Task description: Searching the material below, find each line that includes the word "addition", and copy it.

Provided material:
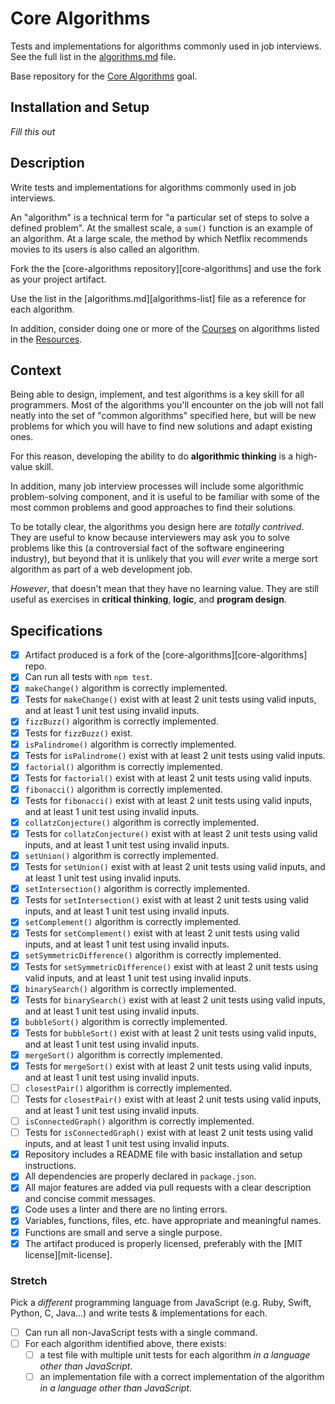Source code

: # Core Algorithms

Tests and implementations for algorithms commonly used in job interviews. See the full list in the [algorithms.md](algorithms.md) file.

Base repository for the [Core Algorithms](http://jsdev.learnersguild.org/goals/123) goal.

## Installation and Setup

_Fill this out_

## Description

Write tests and implementations for algorithms commonly used in job interviews.

An "algorithm" is a technical term for "a particular set of steps to solve a defined problem". At the smallest scale, a `sum()` function is an example of an algorithm. At a large scale, the method by which Netflix recommends movies to its users is also called an algorithm.

Fork the the [core-algorithms repository][core-algorithms] and use the fork as your project artifact.

Use the list in the [algorithms.md][algorithms-list] file as a reference for each algorithm.

In addition, consider doing one or more of the [Courses](#courses) on algorithms listed in the [Resources](#resources).

## Context

Being able to design, implement, and test algorithms is a key skill for all programmers. Most of the algorithms you'll encounter on the job will not fall neatly into the set of "common algorithms" specified here, but will be new problems for which you will have to find new solutions and adapt existing ones.

For this reason, developing the ability to do **algorithmic thinking** is a high-value skill.

In addition, many job interview processes will include some algorithmic problem-solving component, and it is useful to be familiar with some of the most common problems and good approaches to find their solutions.

To be totally clear, the algorithms you design here are _totally contrived_. They are useful to know because interviewers may ask you to solve problems like this (a controversial fact of the software engineering industry), but beyond that it is unlikely that you will _ever_ write a merge sort algorithm as part of a web development job.

_However_, that doesn't mean that they have no learning value. They are still useful as exercises in **critical thinking**, **logic**, and **program design**.

## Specifications


- [x] Artifact produced is a fork of the [core-algorithms][core-algorithms] repo.
- [x] Can run all tests with `npm test`.
- [x] `makeChange()` algorithm is correctly implemented.
- [x] Tests for `makeChange()` exist with at least 2 unit tests using valid inputs, and at least 1 unit test using invalid inputs.
- [x] `fizzBuzz()` algorithm is correctly implemented.
- [x] Tests for `fizzBuzz()` exist.
- [x] `isPalindrome()` algorithm is correctly implemented.
- [x] Tests for `isPalindrome()` exist with at least 2 unit tests using valid inputs.
- [x] `factorial()` algorithm is correctly implemented.
- [x] Tests for `factorial()` exist with at least 2 unit tests using valid inputs.
- [x] `fibonacci()` algorithm is correctly implemented.
- [x] Tests for `fibonacci()` exist with at least 2 unit tests using valid inputs, and at least 1 unit test using invalid inputs.
- [x] `collatzConjecture()` algorithm is correctly implemented.
- [x] Tests for `collatzConjecture()` exist with at least 2 unit tests using valid inputs, and at least 1 unit test using invalid inputs.
- [x] `setUnion()` algorithm is correctly implemented.
- [x] Tests for `setUnion()` exist with at least 2 unit tests using valid inputs, and at least 1 unit test using invalid inputs.
- [x] `setIntersection()` algorithm is correctly implemented.
- [x] Tests for `setIntersection()` exist with at least 2 unit tests using valid inputs, and at least 1 unit test using invalid inputs.
- [x] `setComplement()` algorithm is correctly implemented.
- [x] Tests for `setComplement()` exist with at least 2 unit tests using valid inputs, and at least 1 unit test using invalid inputs.
- [x] `setSymmetricDifference()` algorithm is correctly implemented.
- [x] Tests for `setSymmetricDifference()` exist with at least 2 unit tests using valid inputs, and at least 1 unit test using invalid inputs.
- [x] `binarySearch()` algorithm is correctly implemented.
- [x] Tests for `binarySearch()` exist with at least 2 unit tests using valid inputs, and at least 1 unit test using invalid inputs.
- [x] `bubbleSort()` algorithm is correctly implemented.
- [x] Tests for `bubbleSort()` exist with at least 2 unit tests using valid inputs, and at least 1 unit test using invalid inputs.
- [x] `mergeSort()` algorithm is correctly implemented.
- [x] Tests for `mergeSort()` exist with at least 2 unit tests using valid inputs, and at least 1 unit test using invalid inputs.
- [ ] `closestPair()` algorithm is correctly implemented.
- [ ] Tests for `closestPair()` exist with at least 2 unit tests using valid inputs, and at least 1 unit test using invalid inputs.
- [ ] `isConnectedGraph()` algorithm is correctly implemented.
- [ ] Tests for `isConnectedGraph()` exist with at least 2 unit tests using valid inputs, and at least 1 unit test using invalid inputs.
- [x] Repository includes a README file with basic installation and setup instructions.
- [x] All dependencies are properly declared in `package.json`.
- [x] All major features are added via pull requests with a clear description and concise commit messages.
- [x] Code uses a linter and there are no linting errors.
- [x] Variables, functions, files, etc. have appropriate and meaningful names.
- [x] Functions are small and serve a single purpose.
- [x] The artifact produced is properly licensed, preferably with the [MIT license][mit-license].

### Stretch

Pick a _different_ programming language from JavaScript (e.g. Ruby, Swift, Python, C, Java...) and write tests & implementations for each.

- [ ] Can run all non-JavaScript tests with a single command.
- [ ] For each algorithm identified above, there exists:
  - [ ] a test file with multiple unit tests for each algorithm  _in a language other than JavaScript_.
  - [ ] an implementation file with a correct implementation of the algorithm _in a language other than JavaScript_.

Result of this task:
In addition, consider doing one or more of the [Courses](#courses) on algorithms listed in the [Resources](#resources).
In addition, many job interview processes will include some algorithmic problem-solving component, and it is useful to be familiar with some of the most common problems and good approaches to find their solutions.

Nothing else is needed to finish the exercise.